§ **Material for this task**:
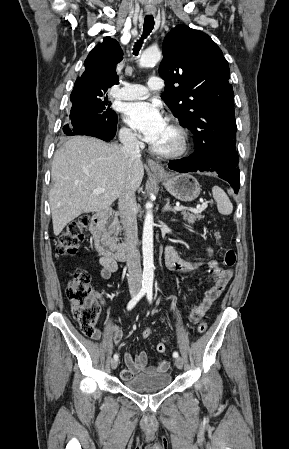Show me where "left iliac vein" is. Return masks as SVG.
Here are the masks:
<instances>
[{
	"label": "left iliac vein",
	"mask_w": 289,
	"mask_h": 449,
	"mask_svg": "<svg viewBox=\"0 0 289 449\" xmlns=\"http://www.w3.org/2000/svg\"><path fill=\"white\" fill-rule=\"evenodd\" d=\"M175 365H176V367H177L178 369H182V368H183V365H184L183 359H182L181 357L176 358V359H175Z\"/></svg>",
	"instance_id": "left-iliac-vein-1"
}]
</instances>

==

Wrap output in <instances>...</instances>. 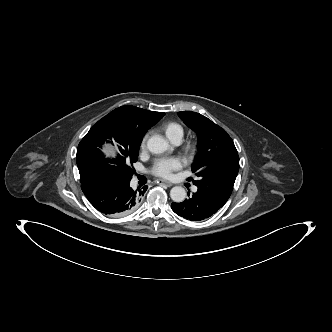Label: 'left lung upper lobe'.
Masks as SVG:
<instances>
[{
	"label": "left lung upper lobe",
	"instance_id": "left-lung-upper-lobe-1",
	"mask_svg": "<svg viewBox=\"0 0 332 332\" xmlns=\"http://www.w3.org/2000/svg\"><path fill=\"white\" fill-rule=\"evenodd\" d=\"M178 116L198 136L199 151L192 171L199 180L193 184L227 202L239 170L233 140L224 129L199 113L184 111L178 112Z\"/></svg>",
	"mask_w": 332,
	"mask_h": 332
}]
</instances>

§ **Your task**: Copy the lines above word for word, starting at the line that contains "Show me where" and ending at the line that contains "365H176V367H177L178 369H182V368H183V365H184L183 359H182L181", with both of those lines included. Leave the pictures out.

§ **Finished task**:
Show me where "left iliac vein" is. Return masks as SVG.
Here are the masks:
<instances>
[{
	"label": "left iliac vein",
	"mask_w": 289,
	"mask_h": 449,
	"mask_svg": "<svg viewBox=\"0 0 289 449\" xmlns=\"http://www.w3.org/2000/svg\"><path fill=\"white\" fill-rule=\"evenodd\" d=\"M175 365H176V367H177L178 369H182V368H183V365H184L183 359H182L181 357L176 358V359H175Z\"/></svg>",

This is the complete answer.